A frequent Medicare sign-up mistake can lead to big penalties

Most people should sign up for Medicare when they reach 65; if they wait until later, they have to pay a significant penalty when they do sign up. There’s an exception, though, for people who are still employed at age 65 and are covered by a group health plan. These people can delay signing up for Medicare without a penalty.

But here’s a common problem: Suppose you’re no longer working when you turn 65, but you’re still covered by your old employer’s group health plan under COBRA?

COBRA is a federal law that allows many workers to continue on their employer’s health plan for up to 18 months after their employment is terminated or their hours are reduced.  

Many people assume that they can delay signing up for Medicare if they still have COBRA coverage when they turn 65. But that’s not true. If you’re no longer employed when you turn 65, you have to sign up for Medicare Part B or you will face a penalty, even if you still have COBRA coverage.

The penalty for delaying can be very significant – there’s a 10 percent premium penalty for each year that enrollment is delayed.
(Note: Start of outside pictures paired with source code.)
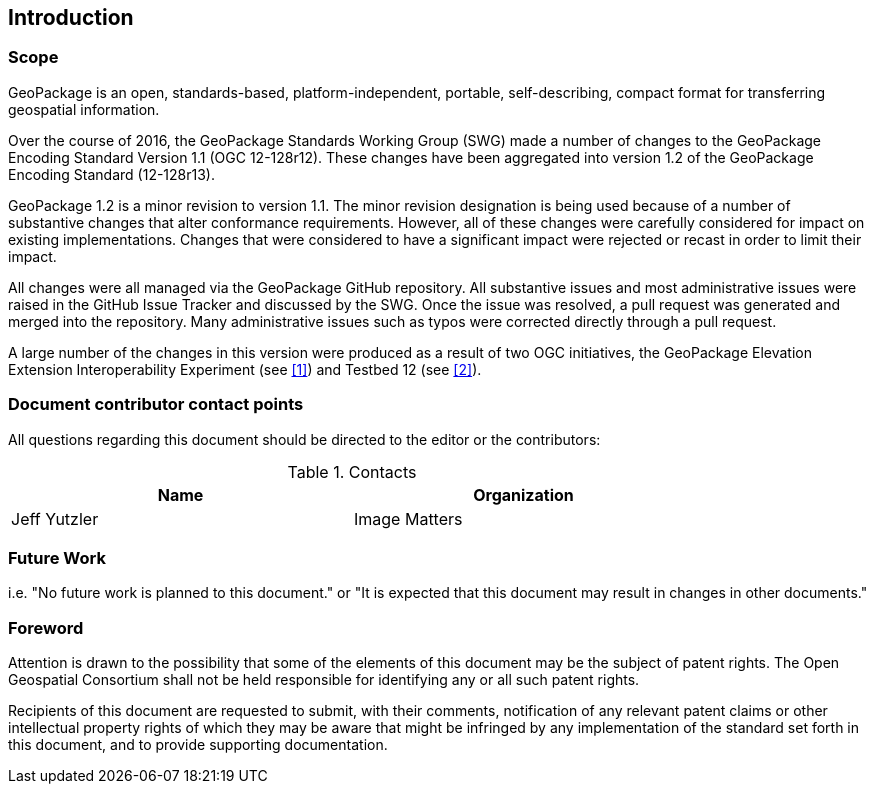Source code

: == Introduction

===	Scope

GeoPackage is an open, standards-based, platform-independent, portable, self-describing, compact format for transferring geospatial information.

Over the course of 2016, the GeoPackage Standards Working Group (SWG) made a number of changes to the GeoPackage Encoding Standard Version 1.1 (OGC 12-128r12). These changes have been aggregated into version 1.2 of the GeoPackage Encoding Standard (12-128r13). 

GeoPackage 1.2 is a minor revision to version 1.1. The minor revision designation is being used because of a number of substantive changes that alter conformance requirements. However, all of these changes were carefully considered for impact on existing implementations. Changes that were considered to have a significant impact were rejected or recast in order to limit their impact. 

All changes were all managed via the GeoPackage GitHub repository. All substantive issues and most administrative issues were raised in the GitHub Issue Tracker and discussed by the SWG. Once the issue was resolved, a pull request was generated and merged into the repository. Many administrative issues such as typos were corrected directly through a pull request.

A large number of the changes in this version were produced as a result of two OGC initiatives, the GeoPackage Elevation Extension Interoperability Experiment (see <<1>>) and Testbed 12 (see <<2>>). 

===	Document contributor contact points

All questions regarding this document should be directed to the editor or the contributors:


.Contacts
[width="80%",options="header"]
|====================
|Name |Organization
|Jeff Yutzler | Image Matters
|====================


=== Future Work
(( i.e. "No future work is planned to this document." or  "It is expected that this document may result in changes in other documents." ))

=== Foreword

Attention is drawn to the possibility that some of the elements of this document may be the subject of patent rights. The Open Geospatial Consortium shall not be held responsible for identifying any or all such patent rights.

Recipients of this document are requested to submit, with their comments, notification of any relevant patent claims or other intellectual property rights of which they may be aware that might be infringed by any implementation of the standard set forth in this document, and to provide supporting documentation.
For example, if you turn 65 in 2012 but wait until 2014 to enroll in Medicare, your monthly Part B premium will be 20 percent higher than the standard premium…and this will be true for the rest of your life.
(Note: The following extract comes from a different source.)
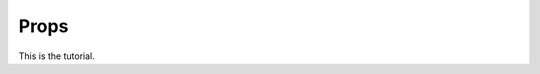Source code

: ================================================================
Props
================================================================

This is the tutorial.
The rules for signing up for Medicare Part D, which covers prescription drugs, are a little different. People who aren’t employed when they turn 65 but still have COBRA coverage can delay signing up for Part D without a penalty, but only if the prescription drug plan they have under COBRA amounts to “creditable coverage,” which means that it’s expected to pay on average as much as the standard Medicare Part D plan.

The penalty for delaying enrollment in Part D is also more complicated; it’s calculated by multiplying 1 percent of the national base premium by the number of months that you were without creditable coverage.

The Medicare enrollment period begins three months before your 65th birthday, and continues for seven months.